Four generations of the  Lettsome family holds up the flag of the US Virgin Islands at the 2013 Inauguration.Photo by Breana Jones

Four generations of the Lettsome family holds up the flag of the US Virgin Islands at the 2013 Inauguration. Photo by Breana Jones

 

WASHINGTON,D.C.-Amoya Lettsome will not remember this morning. She won’t remember the cold, the technical difficulties, or seeing President Obama sworn into office for his second term. At barely a year old, she won’t remember anything at all but her mother Stacy Lettsome, 40, of Atlanta, Ga. still wanted her to be present for the 2013 Inauguration.

“I will take the pictures and show her she is apart of history,” said Stacy Lettsome, “I was here four years ago so I’m honored to be back.
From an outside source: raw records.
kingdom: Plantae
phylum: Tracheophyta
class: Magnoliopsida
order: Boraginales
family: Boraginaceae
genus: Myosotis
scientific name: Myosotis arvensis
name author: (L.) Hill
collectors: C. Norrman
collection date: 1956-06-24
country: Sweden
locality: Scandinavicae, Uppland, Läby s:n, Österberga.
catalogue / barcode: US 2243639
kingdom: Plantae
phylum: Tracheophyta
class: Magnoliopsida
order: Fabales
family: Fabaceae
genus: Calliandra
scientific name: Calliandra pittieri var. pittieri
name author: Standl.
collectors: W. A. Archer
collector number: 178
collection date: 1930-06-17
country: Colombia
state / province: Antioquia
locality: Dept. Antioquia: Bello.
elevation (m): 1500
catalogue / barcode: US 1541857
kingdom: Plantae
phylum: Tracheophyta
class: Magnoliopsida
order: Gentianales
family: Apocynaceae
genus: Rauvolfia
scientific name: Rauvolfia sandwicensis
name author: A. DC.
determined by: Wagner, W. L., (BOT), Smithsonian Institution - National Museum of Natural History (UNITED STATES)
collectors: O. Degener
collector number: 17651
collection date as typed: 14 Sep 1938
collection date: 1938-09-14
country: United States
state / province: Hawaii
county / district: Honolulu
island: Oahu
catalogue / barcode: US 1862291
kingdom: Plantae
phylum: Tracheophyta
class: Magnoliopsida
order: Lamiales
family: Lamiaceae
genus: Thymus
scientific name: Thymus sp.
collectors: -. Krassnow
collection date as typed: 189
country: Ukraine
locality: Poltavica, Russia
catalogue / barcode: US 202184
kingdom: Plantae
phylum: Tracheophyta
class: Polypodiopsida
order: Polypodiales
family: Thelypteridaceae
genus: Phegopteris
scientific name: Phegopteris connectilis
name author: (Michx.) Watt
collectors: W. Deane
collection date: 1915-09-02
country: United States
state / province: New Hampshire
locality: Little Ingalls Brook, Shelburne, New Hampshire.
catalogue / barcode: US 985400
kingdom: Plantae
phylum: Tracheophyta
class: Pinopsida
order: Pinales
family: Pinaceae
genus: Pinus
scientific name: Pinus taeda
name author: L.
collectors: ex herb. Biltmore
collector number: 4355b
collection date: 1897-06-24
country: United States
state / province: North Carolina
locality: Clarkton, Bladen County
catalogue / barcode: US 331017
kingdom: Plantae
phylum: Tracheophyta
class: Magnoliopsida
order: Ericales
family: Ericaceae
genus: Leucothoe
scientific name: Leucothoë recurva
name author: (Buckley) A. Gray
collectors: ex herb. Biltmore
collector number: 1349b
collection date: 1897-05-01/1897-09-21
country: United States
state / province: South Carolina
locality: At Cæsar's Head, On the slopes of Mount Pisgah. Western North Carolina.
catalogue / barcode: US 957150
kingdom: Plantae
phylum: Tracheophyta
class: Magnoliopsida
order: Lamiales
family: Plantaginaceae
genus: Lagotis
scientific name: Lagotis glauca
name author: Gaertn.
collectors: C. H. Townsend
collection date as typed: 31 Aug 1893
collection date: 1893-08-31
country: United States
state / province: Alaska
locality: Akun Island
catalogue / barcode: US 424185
It’s a great celebration and it happened on a perfect day, MLK day.”

Five other members of their family joined Stacy and Amoya Lettsome at the National Mall.  The Afro-Caribbean family was one of more than an estimated 700,000 present for the Inauguration. The crowd was nowhere near the size of the 1.8 million that gathered in 2009, and the majority of the crowd was black. The strong presence proved the significance of the President’s two term hasn’t been lost on the black community.

Amoya, 1, was the youngest and at 71, her great-great-aunt Lynn Igwemadu made four generations present. Tracy Lettsome, her sister, brought her children back for a second time, hoping they’d gain more understanding four years later.

“They’re in middle school now, so I want to discuss how we got here, why it’s so important,” said Tracy Lettsome, “and that because he’s in the White House, he might be dealing with a lot more challenges than presidents in the past because of who he is and where he is from.”

For Clarence Davis, 56, having so many generations of his family together was a special moment for the Virgin Islander, who said as an Afro-Caribbean seeing a black man sworn into the presidential office twice was a strong moment for him.

Stacy Lettsome said while she is happy her baby will grow up in a time where a black president is a reality instead of a lofty goal, she will be sure to teach her the history it took to get here.

“I want to make sure she lives to her full potential, that’s number one, and this is just another example of that history that she can reach any goal she wants,” said Stacy Lettsome.

“We’ve had a new addition since the last Inauguration,” said Davis. “The minute Obama won back in November we decided we were coming back to bring baby Amoya.”

Lynn Igwemadu, 71, came to the United States in the 1970’s to work for the US Virgin Islands’ first delegate in the House of Representatives Ron de Lugo. Working on Capitol Hill for so long, she said she’s seen a lot of inaugurations over the years but this one was the most important because President Obama was re-elected.

“This is history and we are writing history right here,” said Igwemadu, “I missed the first one but I wasn’t going to miss this one. The change is so phenomenal. I’ve seen so many changes, good things and bad over the years. To be here with my family, it is a pleasure and a joy.”